• **Tarea a realizar**
Transcribe tal cual el fragmento del texto sobre la cruz del castillo que comienza en las palabras "Pero aquella familia" y termina tras "y el mundo.".

• **Texto del ejercicio**
Nº 5

 

 L A    C R U Z Y EL MIRADOR

         A medida que va pasando el tiempo los valores intangibles y emotivos, toman nuevas significaciones y lo que en un tiempo tuvo una apreciación quizá intrascendente, pasados los años (alrededor de medio siglo) los hechos se ven con mucha más profundidad y de ahí este artículo de hoy, dedicado a “nuestra cruz del castillo”.

            Los que ya somos viejos recordamos la anterior cruz que hubo en el lugar que hoy ocupa, la gigantesca de “cemento armado”, que corona el “cerro de Santa Catalina”. Aquella cruz pequeña y que cada “dos por tres”, el violento viento de Jaén, tiraba ladera abajo y había que recomponerla o reinstalarla y no se si hubo que rehacerla más de una vez. Por ello una familia de las de “rancio abolengo” del viejo Jaén, mandó construir a sus expensas, la actual cruz, la que con su enorme tamaño y su blancura, ha sido instituida por si misma como un emblema de esta ciudad. Lamento no tener datos de dichas personas, pero que duda cabe que “alguien” al leer esto, se apresurará a escribir al periódico dando todos cuantos detalles yo desconozco y que conviene no olvidar.

            ¿Por qué?. Pues muy sencillo; esa cruz fue costeada por personas que tenían una fe muy arraigada y por tanto muy respetable y quisieron de alguna manera, demostrar ello, simbolizando de forma grandiosa la cruz del Cristianismo y al propio tiempo que la vieran “propios y extraños”, a lo largo de mucho tiempo... y acertaron, puesto que esa cruz ha aguantado medio siglo y apenas si ha perdido nada, por lo que podemos pensar que... “nos verá marchar a todos cuantos hoy vivimos y muchas más generaciones que tras nosotros han de venir”.

            Pero aquella familia no pensó en lo que representaría la plataforma de aquella  cruz, la  que hoy se ha convertido en un majestuoso mirador, de los que –se lo aseguro tras mi mucho viajar- hay pocos a lo largo y ancho de todo el mundo; por ello quienes llegan hasta allí, se llevan un imborrable recuerdo y lo comentarán siempre que hablen de sus viajes por España y el mundo.

            Pero es más; bajo aquella cruz y desde los tiempos “de las otras mentadas”; hay grabado en una de las peñas, un poema que escribiera nuestro poeta del siglo pasado (Almendros Aguilar) y que dedicara precisamente a “La Cruz de Cristo”; poema que allí permanece, pero que no se cuida ni se puede ver y sus deteriorados caracteres hendidos en la piedra virgen, están faltos del lucimiento que simplemente y una vez al año, con “cuatro duros y un poco de pintura, lo resolvía nuestro ayuntamiento”. El que lo dude y como no puede verlo “in situ” (allí sólo pueden ir las cabras o hábiles alpinistas) que conecte con Internet un espacio denominado “Un paseo por Jaén” (www.jaen.ciudad.org) y  en la página dedicada al castillo de Jaén, lo podrá apreciar.

Entradas de datos
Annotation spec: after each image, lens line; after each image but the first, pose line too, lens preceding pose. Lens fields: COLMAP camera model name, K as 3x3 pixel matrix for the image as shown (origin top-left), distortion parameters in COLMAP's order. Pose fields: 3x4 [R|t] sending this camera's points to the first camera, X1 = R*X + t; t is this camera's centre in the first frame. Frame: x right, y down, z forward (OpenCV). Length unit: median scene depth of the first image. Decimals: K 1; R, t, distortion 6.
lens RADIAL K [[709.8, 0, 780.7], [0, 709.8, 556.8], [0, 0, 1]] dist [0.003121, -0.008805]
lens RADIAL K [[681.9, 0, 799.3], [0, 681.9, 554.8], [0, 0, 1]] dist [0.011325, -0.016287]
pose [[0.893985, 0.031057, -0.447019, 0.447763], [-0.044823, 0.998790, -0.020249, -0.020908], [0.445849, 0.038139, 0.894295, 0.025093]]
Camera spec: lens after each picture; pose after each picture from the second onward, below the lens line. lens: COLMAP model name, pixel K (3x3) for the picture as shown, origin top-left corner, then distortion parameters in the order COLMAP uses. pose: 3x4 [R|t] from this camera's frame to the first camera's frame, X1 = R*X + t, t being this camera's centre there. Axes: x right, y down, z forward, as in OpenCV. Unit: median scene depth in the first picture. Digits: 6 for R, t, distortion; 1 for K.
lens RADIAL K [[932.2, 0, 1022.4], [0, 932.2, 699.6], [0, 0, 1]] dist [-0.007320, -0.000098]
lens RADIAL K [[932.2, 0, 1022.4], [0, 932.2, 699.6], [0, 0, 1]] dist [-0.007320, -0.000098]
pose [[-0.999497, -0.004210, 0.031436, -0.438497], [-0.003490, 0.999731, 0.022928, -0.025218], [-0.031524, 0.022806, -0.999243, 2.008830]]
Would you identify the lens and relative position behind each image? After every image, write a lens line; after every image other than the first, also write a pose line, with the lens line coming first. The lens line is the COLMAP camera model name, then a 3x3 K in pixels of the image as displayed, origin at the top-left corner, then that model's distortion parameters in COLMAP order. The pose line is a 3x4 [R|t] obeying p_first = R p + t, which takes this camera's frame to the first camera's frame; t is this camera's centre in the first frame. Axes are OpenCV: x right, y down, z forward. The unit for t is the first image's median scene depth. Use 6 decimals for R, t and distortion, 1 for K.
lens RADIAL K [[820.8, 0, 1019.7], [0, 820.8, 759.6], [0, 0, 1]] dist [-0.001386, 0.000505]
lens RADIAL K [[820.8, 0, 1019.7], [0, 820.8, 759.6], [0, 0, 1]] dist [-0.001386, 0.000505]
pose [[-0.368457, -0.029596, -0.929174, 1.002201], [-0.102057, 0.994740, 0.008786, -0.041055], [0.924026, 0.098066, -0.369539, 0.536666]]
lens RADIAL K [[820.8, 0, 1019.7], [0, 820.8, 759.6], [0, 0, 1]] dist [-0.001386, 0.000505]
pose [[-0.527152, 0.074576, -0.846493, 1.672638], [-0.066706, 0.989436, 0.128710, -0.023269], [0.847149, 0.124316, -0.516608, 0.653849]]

• **Resultado obtenido**
Pero aquella familia no pensó en lo que representaría la plataforma de aquella  cruz, la  que hoy se ha convertido en un majestuoso mirador, de los que –se lo aseguro tras mi mucho viajar- hay pocos a lo largo y ancho de todo el mundo; por ello quienes llegan hasta allí, se llevan un imborrable recuerdo y lo comentarán siempre que hablen de sus viajes por España y el mundo.